Das überzeugende Auftreten der Heimmannschaft fand Ausdruck in einer klaren Halbzeitführung. Mit einem Doppelwechsel in der Halbzeitpause holte Florian Witte Mika Friebe und Ole Eric Petschner vom Feld und brachte Liam Engfer und Rico Pohlmann ins Spiel. Schlussendlich verbuchte der TSV Rudow gegen den VfB Fortuna Biesdorf einen überzeugenden 3:1-Heimerfolg.
Mit dem Dreier sprang der TSV Rudow auf den sechsten Platz der Herren Berlin-Liga. Zehn Siege, vier Remis und neun Niederlagen hat der TSV Rudow derzeit auf dem Konto.
Die Fortuna muss sich ohne Zweifel um die eigene Abwehr kümmern. Im Schnitt kassierte das Team mehr als zwei Gegentreffer pro Spiel. In der Defensivabteilung der Biesdorfer knirscht es gewaltig, weshalb man weiter im Schlamassel steckt. Der Gast schafft es bislang nicht, der eigenen Hintermannschaft die nötige Stabilität zu verleihen, sodass man bereits 57 Gegentore verdauen musste. Der VfB Fortuna Biesdorf musste sich nun schon 14-mal in dieser Spielzeit geschlagen geben. Da die Fortuna insgesamt auch nur sieben Siege und zwei Unentschieden vorweisen kann, sind die Aussichten ziemlich düster.

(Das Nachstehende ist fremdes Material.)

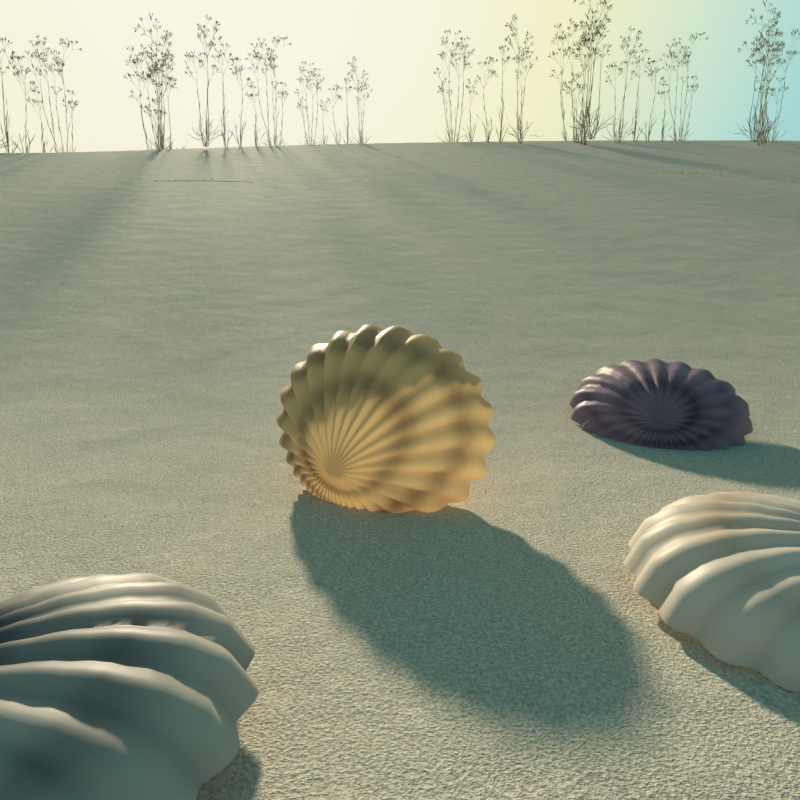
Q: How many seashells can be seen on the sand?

Mit insgesamt 34 Zählern befindet sich der TSV Rudow voll in der Spur. Die Formkurve des VfB Fortuna Biesdorf dagegen zeigt nach unten.
Am kommenden Freitag trifft der TSV Rudow auf den TSV Mariendorf 1897 (19:30 Uhr), die Fortuna reist tags darauf zu Zweitvertretung von VSG Altglienicke (14:00 Uhr).